The records come next. Copy all of them exactly.

"""

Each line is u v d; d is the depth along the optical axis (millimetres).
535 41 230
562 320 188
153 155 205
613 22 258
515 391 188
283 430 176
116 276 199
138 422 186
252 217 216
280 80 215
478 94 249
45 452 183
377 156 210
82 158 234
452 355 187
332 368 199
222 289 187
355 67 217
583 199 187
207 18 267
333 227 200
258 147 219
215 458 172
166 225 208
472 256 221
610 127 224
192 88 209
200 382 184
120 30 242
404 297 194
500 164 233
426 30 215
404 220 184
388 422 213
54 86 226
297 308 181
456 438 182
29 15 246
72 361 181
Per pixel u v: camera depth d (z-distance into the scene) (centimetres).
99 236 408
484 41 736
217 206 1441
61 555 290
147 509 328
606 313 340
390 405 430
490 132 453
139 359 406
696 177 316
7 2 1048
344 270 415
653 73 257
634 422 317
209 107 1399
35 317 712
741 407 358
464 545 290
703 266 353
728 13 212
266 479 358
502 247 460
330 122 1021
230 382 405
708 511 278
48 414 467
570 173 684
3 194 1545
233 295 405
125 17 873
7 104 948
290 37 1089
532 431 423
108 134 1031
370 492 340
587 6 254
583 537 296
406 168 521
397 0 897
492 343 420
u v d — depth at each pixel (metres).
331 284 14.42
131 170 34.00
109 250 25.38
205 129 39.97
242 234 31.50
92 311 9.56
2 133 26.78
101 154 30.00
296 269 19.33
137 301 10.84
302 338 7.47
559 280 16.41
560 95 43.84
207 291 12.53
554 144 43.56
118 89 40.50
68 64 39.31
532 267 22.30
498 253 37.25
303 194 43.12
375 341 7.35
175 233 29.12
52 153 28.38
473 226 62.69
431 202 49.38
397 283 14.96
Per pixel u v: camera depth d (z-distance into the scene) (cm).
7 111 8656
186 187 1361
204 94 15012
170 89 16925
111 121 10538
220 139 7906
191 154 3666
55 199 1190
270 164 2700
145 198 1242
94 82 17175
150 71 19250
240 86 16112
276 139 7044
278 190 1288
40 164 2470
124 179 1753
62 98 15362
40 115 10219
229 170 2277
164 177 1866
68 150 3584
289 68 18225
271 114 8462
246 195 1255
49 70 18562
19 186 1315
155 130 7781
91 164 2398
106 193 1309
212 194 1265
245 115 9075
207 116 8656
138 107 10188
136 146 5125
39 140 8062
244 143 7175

"""

Response to this exercise:
Each line is u v d; d is the depth along the optical axis (millimetres).
535 41 230
562 320 188
153 155 205
613 22 258
515 391 188
283 430 176
116 276 199
138 422 186
252 217 216
280 80 215
478 94 249
45 452 183
377 156 210
82 158 234
452 355 187
332 368 199
222 289 187
355 67 217
583 199 187
207 18 267
333 227 200
258 147 219
215 458 172
166 225 208
472 256 221
610 127 224
192 88 209
200 382 184
120 30 242
404 297 194
500 164 233
426 30 215
404 220 184
388 422 213
54 86 226
297 308 181
456 438 182
29 15 246
72 361 181
Per pixel u v: camera depth d (z-distance into the scene) (centimetres).
99 236 408
484 41 736
217 206 1441
61 555 290
147 509 328
606 313 340
390 405 430
490 132 453
139 359 406
696 177 316
7 2 1048
344 270 415
653 73 257
634 422 317
209 107 1399
35 317 712
741 407 358
464 545 290
703 266 353
728 13 212
266 479 358
502 247 460
330 122 1021
230 382 405
708 511 278
48 414 467
570 173 684
3 194 1545
233 295 405
125 17 873
7 104 948
290 37 1089
532 431 423
108 134 1031
370 492 340
587 6 254
583 537 296
406 168 521
397 0 897
492 343 420
u v d — depth at each pixel (metres).
331 284 14.42
131 170 34.00
109 250 25.38
205 129 39.97
242 234 31.50
92 311 9.56
2 133 26.78
101 154 30.00
296 269 19.33
137 301 10.84
302 338 7.47
559 280 16.41
560 95 43.84
207 291 12.53
554 144 43.56
118 89 40.50
68 64 39.31
532 267 22.30
498 253 37.25
303 194 43.12
375 341 7.35
175 233 29.12
52 153 28.38
473 226 62.69
431 202 49.38
397 283 14.96
Per pixel u v: camera depth d (z-distance into the scene) (cm).
7 111 8656
186 187 1361
204 94 15012
170 89 16925
111 121 10538
220 139 7906
191 154 3666
55 199 1190
270 164 2700
145 198 1242
94 82 17175
150 71 19250
240 86 16112
276 139 7044
278 190 1288
40 164 2470
124 179 1753
62 98 15362
40 115 10219
229 170 2277
164 177 1866
68 150 3584
289 68 18225
271 114 8462
246 195 1255
49 70 18562
19 186 1315
155 130 7781
91 164 2398
106 193 1309
212 194 1265
245 115 9075
207 116 8656
138 107 10188
136 146 5125
39 140 8062
244 143 7175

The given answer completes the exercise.